Yapılacak Görevler.
**a)** AK Parti'den istifa edenlerin basın toplantısını anlatan haberde bu toplantı nerede düzenlendi?
**b)** Lütfen AK Parti'den istifa edenlerin basın toplantısını anlatan haberi son cümlesinden itibaren sürdürün.

Metin.
+===+

Fatih YAPAR/EGEDESONSÖZ - Yerel seçime günler kala AK Parti'den istifa eden isimlerden yeni hamle geldi. Partiden farklı tarihlerde istifa ederek 'bağımsız' kalan Kültür ve Turizm eski Bakanı Ertuğrul Günay ile Milletvekilleri Erdal Kalkan ve İlhan İşbilen ortak basın toplantısı düzenledi. Tarihi Havagazı Fabrikası'nda düzenlenen toplantıya partiden istifa ilçe başkanları, parti yöneticileri ve çok sayıda kişi katıldı. Günay ve milletvekilleri çok sert açıklamalar yaptı.
ÜMİT YALDIZ YAZDI: GÜNAY'IN MESAJI!

+===+

Veri Kümesi İçeriği.
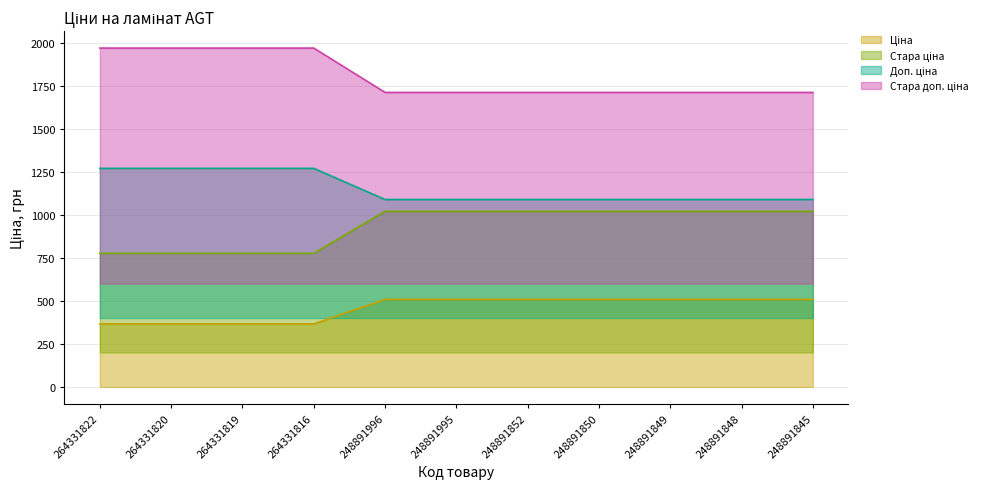

How many lines are shown in the chart?

4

+===+

Görev Bazında Sonuçlar.
**a)** Tarihi Havagazı Fabrikası'nda.

**b)**
Toplantının 'özel' olduğunu ifade eden Ertuğrul Günay, iktidar partisinin yerel seçim sürecini kamu kaynaklarını kullanarak yürüttüğünü söyledi. Günay, "2011 genel seçimlerinde İzmir'den milletvekili seçildik. Şu anda özgür ve bağımsız milletvekilleriyiz. Seçim bölgemiz ve özel kentte bu durumu anlatmak istedik. İzmir yeni fikirlerin, siyasi hareketlerin ve özgür düşüncenin başladığı bir kenttir. Mustafa Kemal Atatürk'ün ilk siyasi çalışmaları yaptığı, çok partili sisteme geçilen ve daha birçok özelliği ile bilinen bir şehirdir" dedi.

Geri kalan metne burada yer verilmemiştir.